The project is a starting point for your own device simulations and is open source under the Apache 2 license.

We recommend first forking the project on GitHub then checking your fork out to your local machine and deploying it to your device via Xcode.

From within the app navigate to one of the device pages and then toggle the device on. It should instantly start advertising the service to other interested Bluetooth devices and applications. Apple’s sample Bluetooth code for Mac OS X has a Health Thermometer and Heart Rate Monitor that works great with the simulator.

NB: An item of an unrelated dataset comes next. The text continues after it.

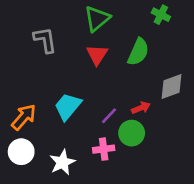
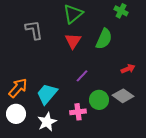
gray diamond: (172, 86) -> (123, 96), moved, turned 55
cyan trapezoid: (68, 106) -> (47, 94), moved
red arrow: (141, 108) -> (128, 69), moved
purple line: (109, 116) -> (82, 76), moved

Now you’ll want to add your own device to the application. There are a few important steps:

A user interface

Start by copying one of the existing device UIs from the storyboard, modifying it to provide the inputs your device simulation requires. Then set the Custom Class for your screen to your own view controller.

A device class

Feel free to start with one of the existing classes. This class represents the device being simulated. The primary changes are making sure you register the various services you wish to expose and then responding to requests for those services by responding with the data packets.

A view controller

The easiest way is again to copy an existing class. This takes care of keeping the device and user interface in step with each other. The UpdateUI method updates the screen with changes from the device while various messages from the UI controls set the inputs on your device.

Integration

Finally to integrate your new device and UI with the app you need to:

  1. Add an extra line to the BLEDeviceSimulator class to allocate and initialize your device
  2. Control-drag from the Devices screen to your new screen to create a push segue with a name that matches the name property on your device class

If you create a device that might be useful to other people or have any improvements or additional features feel free to contribute back to the project by sending us a pull request from your forked version.